Give Cash was a test by the British Red Cross raising money specifically for cash and voucher assistance (CVA). Give Cash aimed to leverage the position of the Red Cross as innovative leaders in CVA to engage a new audience of “effective altruists”, who want to donate to the most efficient organisations.

Context

The Fundraising Innovation team at British Red Cross exists to ensure the long-term financial sustainability of the organisation by developing innovative, insight-led fundraising products to engage new audiences in the work of the Red Cross. 

The team saw an opportunity to reach an audience of people who follow the principles of “effective altruism”, an approach aiming to use data to calculate which interventions make the most positive impact. This audience is analytical, make decisions based on evidence, and want their donations to be used in the most cost-effective way to create the most impact. They are interested in how tech can be leveraged to solve global issues and like to see innovative solutions. They are affluent, with strong giving behaviours (stat), but do not largely give to the British Red Cross as they do not perceive it to be aligned with the abovementioned values.

Meanwhile, cash and voucher assistance is being mainstreamed across the RCM as it can be deployed quickly and efficiently, enables people to buy what they need most, and is backed by extensive evidence. 

The Fundraising Innovation team saw an opportunity to engage this audience with an ask to donate to CVA, highlighting its cost-effectiveness, its proven impact, and how it enables people to make their own choices about what they need. Since the main organisations targeting this audience, for example Givewell and Give Directly, are more established in the US, there was a gap in the market for an organisation to target effective altruists based in the UK.

Technical details & Operations

The proposition:

A regular gift to its CVA programmes, so money goes directly to people in crisis rather than overheads.

It created a set of design principles to inform how to communicate the benefits of CVA:

Effective: Statistics to back this up
Impact: Cuts out middle man, gets people what they need
Human: People have dignity; quotes from people receiving cash
Tangible: Cash becomes food, medicine, shelter

How it meets audience need:

This approach aligns with its audience’s values of efficiency, data-informed action, agency for people being supported, and tangible impact. It used terminology around “cash transfers” to help people immediately understand how CVA works.

It led with striking statistics—for example, 4 in 5 people in crisis prefer receiving cash to aid parcels, so they can buy what they really need—and signposted to a page of research documents backing these claims up.

Fund allocation:

In order to restrict donations to CVA, finance coding infrastructure meant it had to choose a specific CVA programme. It originally restricted all donations to a CVA programme in Poland supporting people affected by the crisis in Ukraine, then later broadened this to all countries affected by the Ukraine crisis. This was selected due to the high audience interest and media coverage around this emergency.
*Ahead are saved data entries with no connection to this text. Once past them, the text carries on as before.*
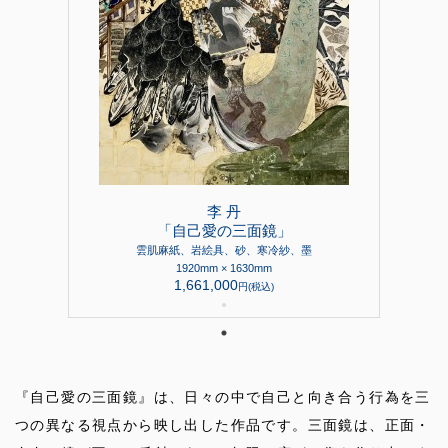
李 丹
「自己愛の三面鏡」
雲肌麻紙、岩絵具、砂、寒冷紗、墨
1920mm × 1630mm
1,661,000
円(税込)
●
『自己愛の三面鏡』は、日々の中で自己と向き合う行為を三
つの異なる視点から映し出した作品です。三面鏡は、正面・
As this is a regular giving product, it included messaging that the monthly gift could support CVA programmes in other countries and crises over time, giving it the ability to change the fund allocation if needed.

Deployment & Impact

Reaching its audience:

It tested recruiting for Give Cash between Oct 2022-Oct 2023 on digital channels including paid search, Meta, and Reddit. Paid search performed best, benefiting from high search traffic related to the Ukraine crisis. However, on Meta and Reddit, many audience-related keywords were too niche to target or Subreddit audiences were small in number, meaning it struggled to reach effective altruists. It also leveraged a celebrity endorsement from broadcaster and entrepreneur Steven Bartlett, who had seen the positive impacts of its CVA first-hand.
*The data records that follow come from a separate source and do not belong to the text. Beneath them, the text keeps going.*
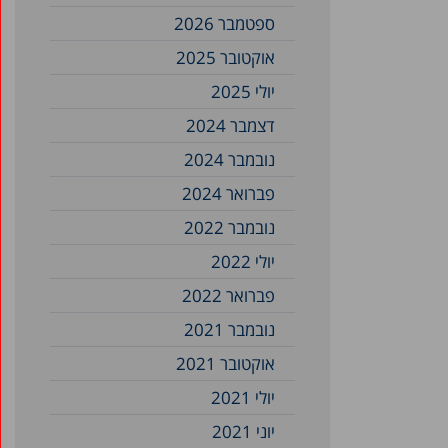
ספטמבר 2026
אוקטובר 2025
יולי 2025
דצמבר 2024
נובמבר 2024
פברואר 2024
נובמבר 2022
יולי 2022
פברואר 2022
נובמבר 2021
אוקטובר 2021
יולי 2021
יוני 2021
Overall, it recruited 88 regular givers at a CPA of £485. This was higher than forecast but lower than other regular giving tests on digital channels in a similar period.

Long-term engagement:

Its average gift and attrition rate both exceeded targets, showing potential for long-term engagement. Supporters gave on average £17 per month before Gift Aid, with 33% attrition in year 1. These results mean a projected ROI of 1.71 by Year 5.

Messaging:

Feedback was very positive, and supporters were enthusiastic about the benefits of CVA. “The messaging of direct help really resonated with me, and the sense of cash payments being more respectful of people’s individual circumstances,” said one Give Cash supporter.

It surveyed all supporters on the post-donation page using Hotjar and found that 72% of respondents matched its intended audience.
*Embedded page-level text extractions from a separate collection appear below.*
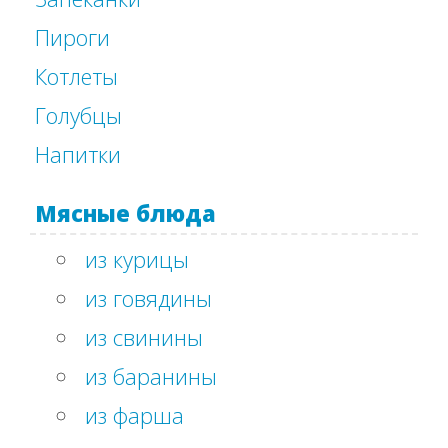
Пироги
Котлеты
Голубцы
Напитки
Мясные блюда
из курицы
из говядины
из свинины
из баранины
из фарша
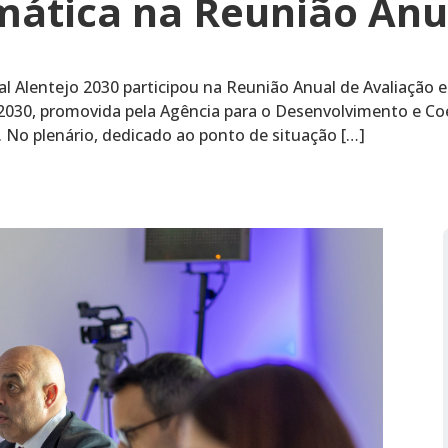
limática na Reunião An
l Alentejo 2030 participou na Reunião Anual de Avaliação e
2030, promovida pela Agência para o Desenvolvimento e Coe
. No plenário, dedicado ao ponto de situação […]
Its audience responded well to ads that used infographics and memes, demonstrating the benefits of CVA in creative ways that stood out from typical charity ads.

Internal feasibility:

There is no single finance code for CVA, meaning a complicated and manual back-end process to allocate funds. This prevented it from being more agile with its messaging and talking about cash in a wider variety of emergencies.

It would be a stronger proposition if it were able to say, “Donate £10 and someone in crisis will receive £10.” However, the huge variations in operational costs, such as transfer fees, make this incredibly complicated, so it was not able to make this claim.

Its strategic focus is to mainstream CVA as a default mode of aid, not treated as a separate service, which may be at odds with raising restricted funds for CVA only.

Future:

As of Oct 2024, Give Cash is in a backlog, with approximately 50 donors still giving monthly. It will be included in a wider portfolio review at the end of 2024 to determine whether to continue or end the project.